Academic success and the willingness to learn are important along with personal wellbeing and an enjoyment of schooling. Being an independent school, we are lucky to adapt and change our curriculum to move with the times in an ever-changing world. We offer our version of the National Curriculum and then a broad and traditional choice of subjects at GCSE and A-level. For many of our parents, securing a place at university is the main goal. This requires a focus on teaching key skills like problem solving and adaptability. As an all-through school we can influence our pupils over a longer period of time and build confidence and leadership into our curriculum. In addition to the taught curriculum, we offer access to opportunities and experiences beyond the classroom and our pupils can choose to be whatever and whoever they want to be. We acknowledge that our pupils have to learn how to collaborate, think creatively and take responsibility. They are all encouraged to do the Duke of Edinburgh’s Award, which is fantastic for offering new challenges and teaching resilience.

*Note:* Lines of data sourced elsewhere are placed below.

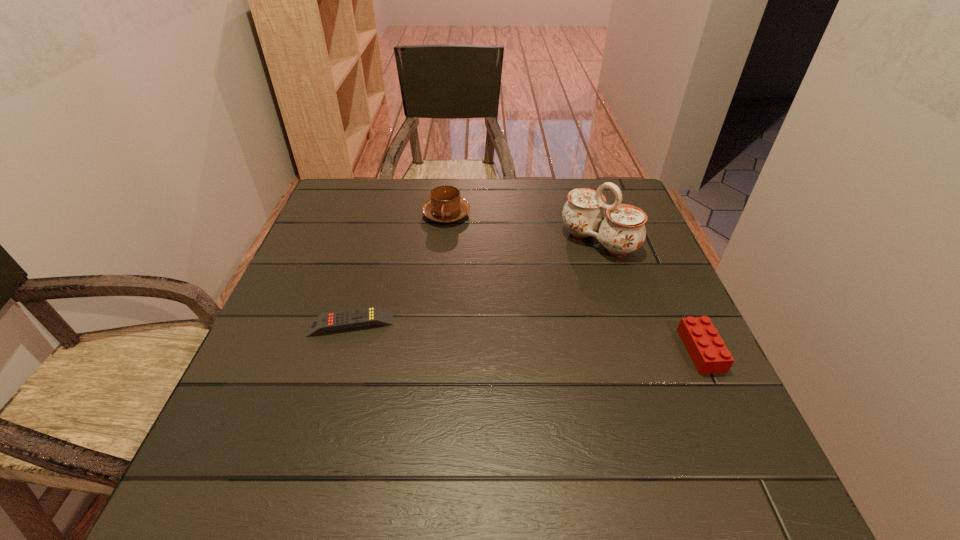
You are a GUI agent. You are given a task and a screenshot of the screen. Output one action in this format:
    pyautogui.click(x=<x>, y=<y>)
    Task: Click on the object that ranks as the second closest to the second shortest object
    This screenshot has width=960, height=540.
    Given the screenshot: What is the action you would take?
    pyautogui.click(x=445, y=206)

Identify the location of vacant space that satisfies the following two spatial constraints: 1. on the front side of the rightmost object; 2. on the right side of the shortest object. This screenshot has width=960, height=540. (343, 350).

At what (x,y) coordinates should I click in order to perform the action: click on free space that satisfies the following two spatial constraints: 1. on the front side of the second tallest object; 2. on the right side of the Lego. Please return your answer as a coordinate pair (x, y). Looking at the image, I should click on (433, 350).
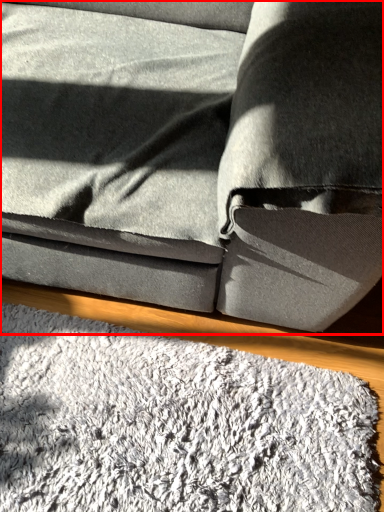
Question: Observing the image, what is the correct spatial positioning of studio couch (annotated by the red box) in reference to mat?

Choices:
 (A) left
 (B) right

Answer: (A)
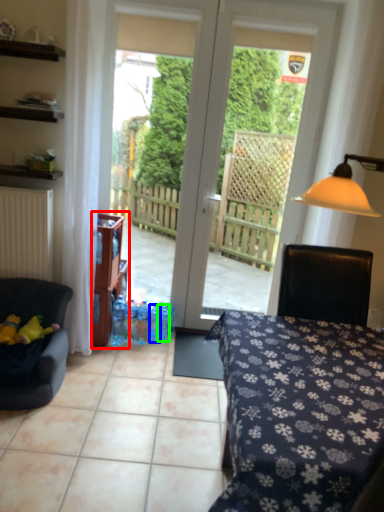
Question: Estimate the real-world distances between objects in this image. Which object is farther from shelf (highlighted by a red box), bottle (highlighted by a blue box) or bottle (highlighted by a green box)?

Choices:
 (A) bottle
 (B) bottle

Answer: (B)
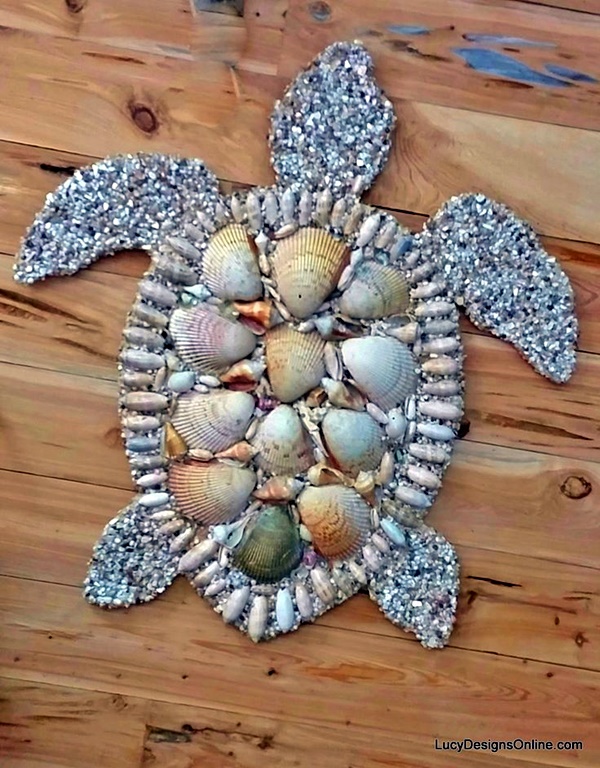
Identify the location of decorative sea turtle art piece. (356, 130).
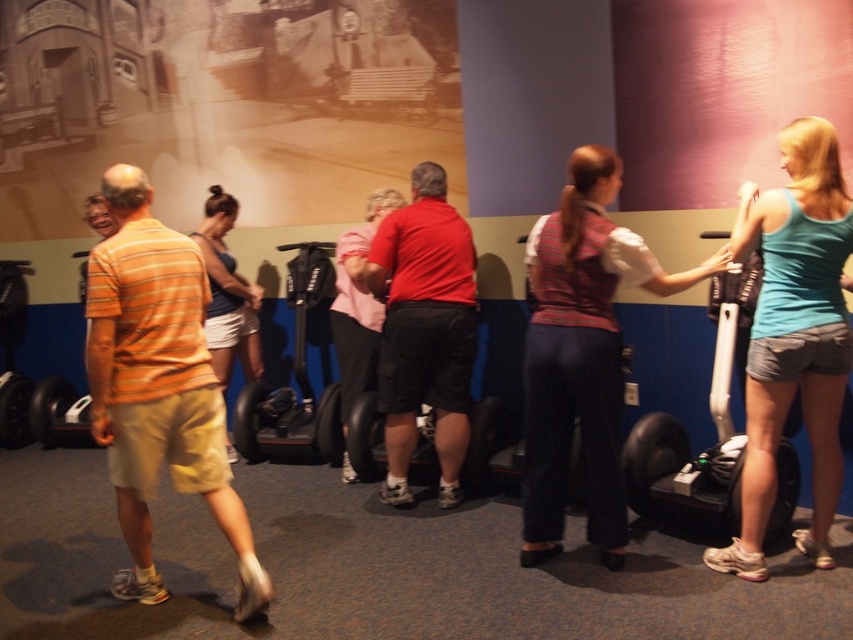
Is point (648, 273) closer to camera compared to point (428, 214)?

Yes.

Who is positioned more to the left, plaid shirt at center or red matte shirt at center?

Positioned to the left is red matte shirt at center.

Between point (601, 259) and point (418, 227), which one is positioned in front?

Point (601, 259)

You are a GUI agent. You are given a task and a screenshot of the screen. Output one action in this format:
    pyautogui.click(x=<x>, y=<y>)
    Task: Click on the plaid shirt at center
    The width and height of the screenshot is (853, 640).
    Given the screenshot: What is the action you would take?
    [582, 353]

Who is higher up, teal fabric tank top at right or white matte scooter at right?

teal fabric tank top at right

Who is more distant from viewer, (747,388) or (738,289)?

Point (738,289)

The height and width of the screenshot is (640, 853). In order to click on teal fabric tank top at right in this screenshot , I will do `click(793, 337)`.

Between red matte shirt at center and matte blue tank top at center, which one appears on the left side from the viewer's perspective?

matte blue tank top at center

Is red matte shirt at center smaller than matte blue tank top at center?

No.

Is point (409, 339) positioned behind point (236, 337)?

That is False.

Where is `red matte shirt at center`? red matte shirt at center is located at coordinates (424, 330).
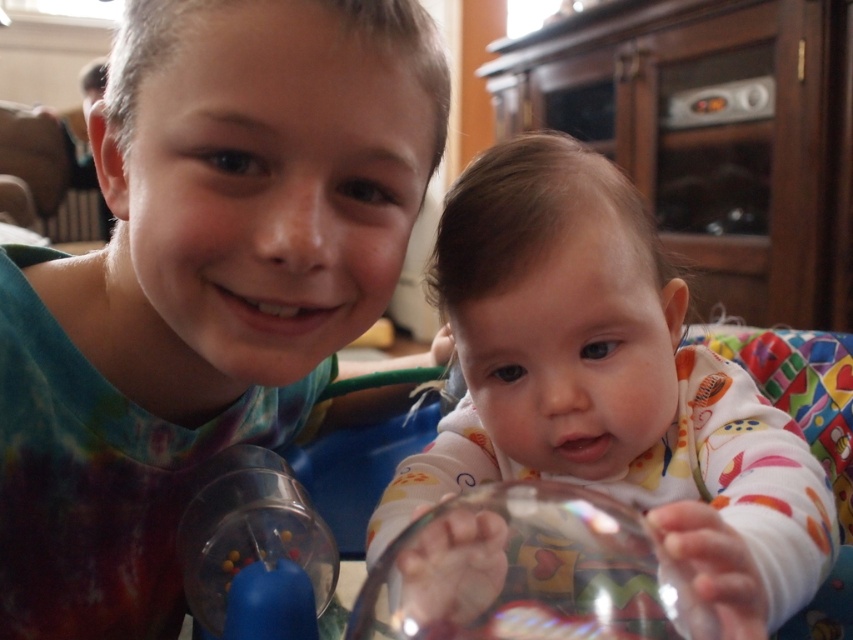
Question: Which point is closer to the camera?

Choices:
 (A) (457, 324)
 (B) (426, 579)
 (C) (96, 624)

Answer: (B)

Question: Is tie-dye fabric shirt at left behind transparent glass bowl at lower center?

Choices:
 (A) no
 (B) yes

Answer: (B)

Question: Which point is farther to the camera?

Choices:
 (A) (521, 404)
 (B) (659, 628)

Answer: (A)

Question: Where is tie-dye fabric shirt at left located in relation to white soft baby at center in the image?

Choices:
 (A) left
 (B) right

Answer: (A)

Question: Based on their relative distances, which object is farther from the transparent glass bowl at lower center?

Choices:
 (A) white soft baby at center
 (B) tie-dye fabric shirt at left

Answer: (B)

Question: Can you confirm if tie-dye fabric shirt at left is thinner than transparent glass bowl at lower center?

Choices:
 (A) yes
 (B) no

Answer: (B)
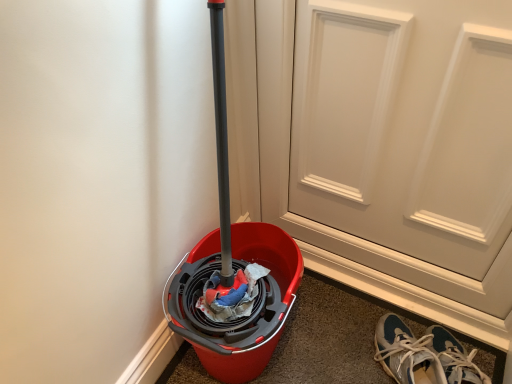
Question: Should I look upward or downward to see blue suede sneakers at lower right?

Choices:
 (A) up
 (B) down

Answer: (B)

Question: Considering the relative sizes of blue suede sneakers at lower right and white matte door at center in the image provided, is blue suede sneakers at lower right smaller than white matte door at center?

Choices:
 (A) no
 (B) yes

Answer: (B)

Question: Can you confirm if blue suede sneakers at lower right is positioned to the right of white matte door at center?

Choices:
 (A) no
 (B) yes

Answer: (B)

Question: From the image's perspective, is blue suede sneakers at lower right beneath white matte door at center?

Choices:
 (A) yes
 (B) no

Answer: (A)

Question: Does blue suede sneakers at lower right have a lesser height compared to white matte door at center?

Choices:
 (A) yes
 (B) no

Answer: (A)

Question: Considering the relative sizes of blue suede sneakers at lower right and white matte door at center in the image provided, is blue suede sneakers at lower right wider than white matte door at center?

Choices:
 (A) no
 (B) yes

Answer: (B)

Question: From a real-world perspective, does blue suede sneakers at lower right sit lower than white matte door at center?

Choices:
 (A) no
 (B) yes

Answer: (B)

Question: Is white matte door at center touching blue suede sneakers at lower right?

Choices:
 (A) yes
 (B) no

Answer: (B)

Question: Can you confirm if white matte door at center is smaller than blue suede sneakers at lower right?

Choices:
 (A) no
 (B) yes

Answer: (A)

Question: From the image's perspective, is white matte door at center beneath blue suede sneakers at lower right?

Choices:
 (A) yes
 (B) no

Answer: (B)

Question: Is white matte door at center not near blue suede sneakers at lower right?

Choices:
 (A) no
 (B) yes

Answer: (A)

Question: Considering the relative positions of white matte door at center and blue suede sneakers at lower right in the image provided, is white matte door at center behind blue suede sneakers at lower right?

Choices:
 (A) no
 (B) yes

Answer: (A)

Question: Considering the relative positions of white matte door at center and blue suede sneakers at lower right in the image provided, is white matte door at center in front of blue suede sneakers at lower right?

Choices:
 (A) yes
 (B) no

Answer: (A)

Question: Is blue suede sneakers at lower right wider or thinner than white matte door at center?

Choices:
 (A) thin
 (B) wide

Answer: (B)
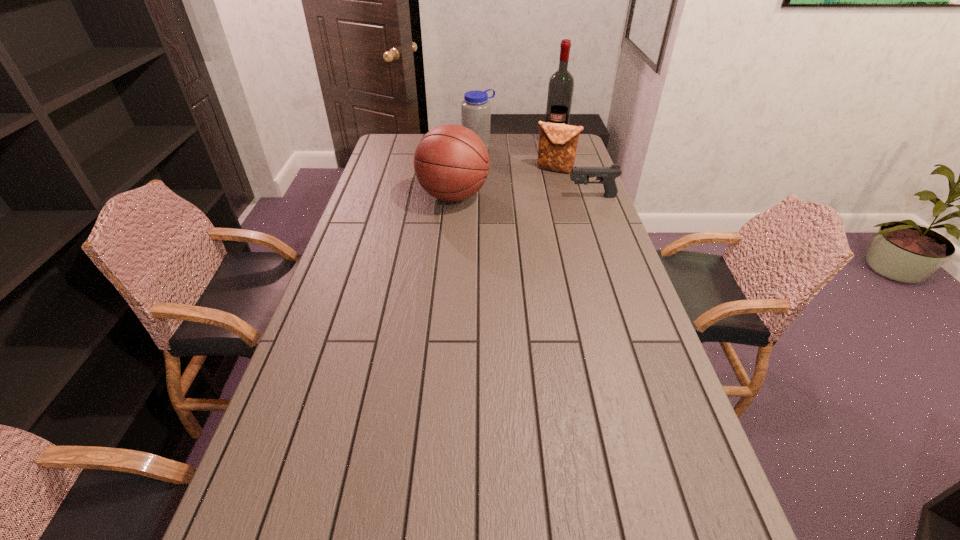
This screenshot has height=540, width=960. In order to click on free spot on the desktop that is between the basketball and the shortest object and is positioned on the open side of the second shortest object in this screenshot , I will do `click(536, 197)`.

Where is `vacant space on the desktop that is between the basketball and the pistol and is positioned on the front and back of the tallest object`? The image size is (960, 540). vacant space on the desktop that is between the basketball and the pistol and is positioned on the front and back of the tallest object is located at coordinates (536, 197).

Locate an element on the screen. Image resolution: width=960 pixels, height=540 pixels. free spot on the desktop that is between the basketball and the pistol and is positioned with a carrying loop on the side of the water bottle is located at coordinates (539, 197).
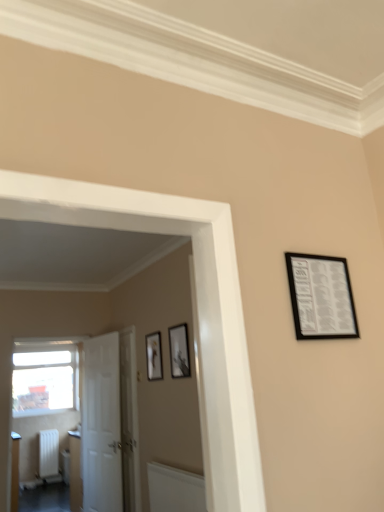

Can you describe a typical classroom scene?
The purpose of education is to make our pupils ready for life beyond school. A visitor to our school would be impressed with the eloquence, confidence and ability of our pupils. They demonstrate mature learning behaviours, taking ownership of their learning whilst displaying perseverance. The benefits of technology have propelled education at our school and we use Apple devices to enable access to wider resources. Our teachers are adept at ‘flipping’ learning to develop awareness and confidence and are able to improve learning outcomes because of their ability to encourage engagement. We use advanced tracking methods to provide evidence upon which our teachers can act and pupils react positively to their advice.
What opportunities do you offer outside of the classroom?
Ackworth School has a wide variety of clubs which take place outside of the school day. We place great emphasis on the wellbeing and happiness of our pupils and offer many activities to help support pupils who may be struggling with their studies. Whilst some activities promote physical development, others have a positive effect on mental health. We have seen how effective mindfulness and yoga are to help our pupils cope with the uncertainties of life. Those pupils who engage with activities are certainly happier, more confident and integrate with other pupils from across the world.
Is there one thing you believe makes you stand out from other schools?
There are now only six independent Quaker schools in the country. Our Quaker ethos makes us distinctive. We offer an exceptional non-selective education where the focus is on the child. Children grow through being here and are all known to their teachers who play an active part in their progress. Our ethos makes it possible for us to host boarders from all over the world as well as providing a mainstream educational experience for 20 pupils with autism.
What have been the highlights of the school year just gone?
Without a doubt it has been a pleasure to see students back in school after the pandemic. Covid disturbed normal school life and lost classroom time is hard to recover. Despite that, we were very pleased with how our pupils had been able to progress despite lockdown. Simple things like being together for inter-house events, school fixtures, or simply welcoming guest speakers or prospective parents to the school have made all the difference.
What are you looking forward to ahead of the new school year?
Dare I say this, but the holidays are too long. The school is a place of learning and it is best when it is filled with children.